_Exercise goal_.
When you reach the line in the data below that contains "left eye: (173, 244)", please start repeating lines exactly, and stop after the line that contains "right back paw: (303, 339)", repeating nothing else.

_Given data_.
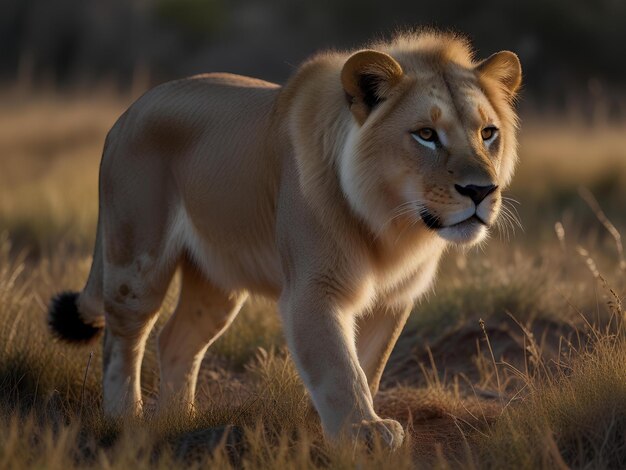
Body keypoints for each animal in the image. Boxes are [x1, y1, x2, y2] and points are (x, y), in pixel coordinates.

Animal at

...

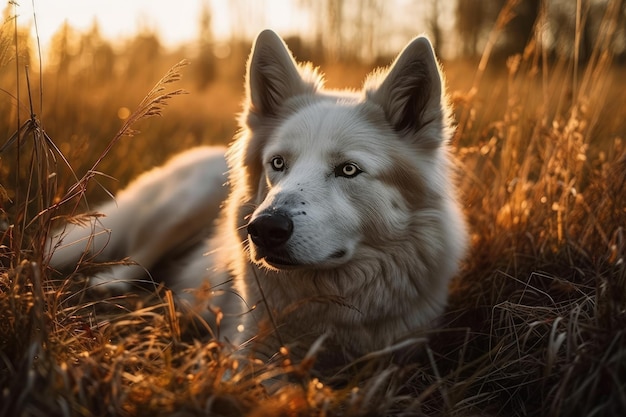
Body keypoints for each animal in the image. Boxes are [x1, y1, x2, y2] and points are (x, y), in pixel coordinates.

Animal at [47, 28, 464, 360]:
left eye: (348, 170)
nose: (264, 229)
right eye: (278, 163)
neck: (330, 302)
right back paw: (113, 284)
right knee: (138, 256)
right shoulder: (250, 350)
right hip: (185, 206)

...

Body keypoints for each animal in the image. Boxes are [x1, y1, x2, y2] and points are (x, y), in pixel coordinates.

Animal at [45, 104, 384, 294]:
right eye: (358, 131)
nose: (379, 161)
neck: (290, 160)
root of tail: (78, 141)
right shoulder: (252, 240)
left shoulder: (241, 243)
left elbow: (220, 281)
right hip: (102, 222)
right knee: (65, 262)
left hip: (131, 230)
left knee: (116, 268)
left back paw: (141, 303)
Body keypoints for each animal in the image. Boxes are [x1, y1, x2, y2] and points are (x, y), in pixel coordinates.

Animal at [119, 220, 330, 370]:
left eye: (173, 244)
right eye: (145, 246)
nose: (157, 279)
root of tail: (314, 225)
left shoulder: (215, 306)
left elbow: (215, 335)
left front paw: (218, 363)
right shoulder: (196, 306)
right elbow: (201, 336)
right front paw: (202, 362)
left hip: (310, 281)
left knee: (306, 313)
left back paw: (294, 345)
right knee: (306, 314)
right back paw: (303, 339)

_Solved problem_.
left eye: (173, 244)
right eye: (145, 246)
nose: (157, 279)
root of tail: (314, 225)
left shoulder: (215, 306)
left elbow: (215, 335)
left front paw: (218, 363)
right shoulder: (196, 306)
right elbow: (201, 336)
right front paw: (202, 362)
left hip: (310, 281)
left knee: (306, 313)
left back paw: (294, 345)
right knee: (306, 314)
right back paw: (303, 339)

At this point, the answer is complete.